## Task
The line containing "is a diverse group of privately held" marks where to begin; quote it and every line after it through the end of the data, exactly as written.

### Data for this task

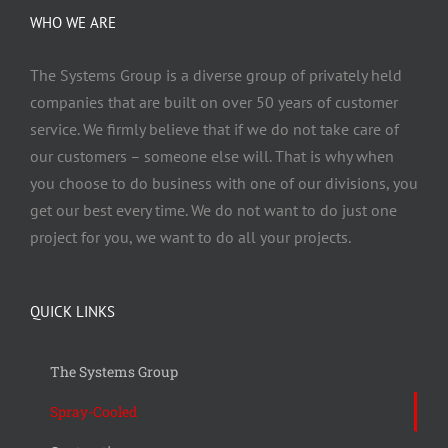
WHO WE ARE
The Systems Group
is a diverse group of privately held
companies that are built on over 50 years of customer
service. We firmly believe that if we do not take care of
our customers – someone else will. That is why when
you choose to do business with one of our divisions, you
get our best every time. We do not want to do just one
project for you, we want to do all your projects.
QUICK LINKS
The Systems Group
Spray-Cooled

######

## Response to the task
is a diverse group of privately held
companies that are built on over 50 years of customer
service. We firmly believe that if we do not take care of
our customers – someone else will. That is why when
you choose to do business with one of our divisions, you
get our best every time. We do not want to do just one
project for you, we want to do all your projects.
QUICK LINKS
The Systems Group
Spray-Cooled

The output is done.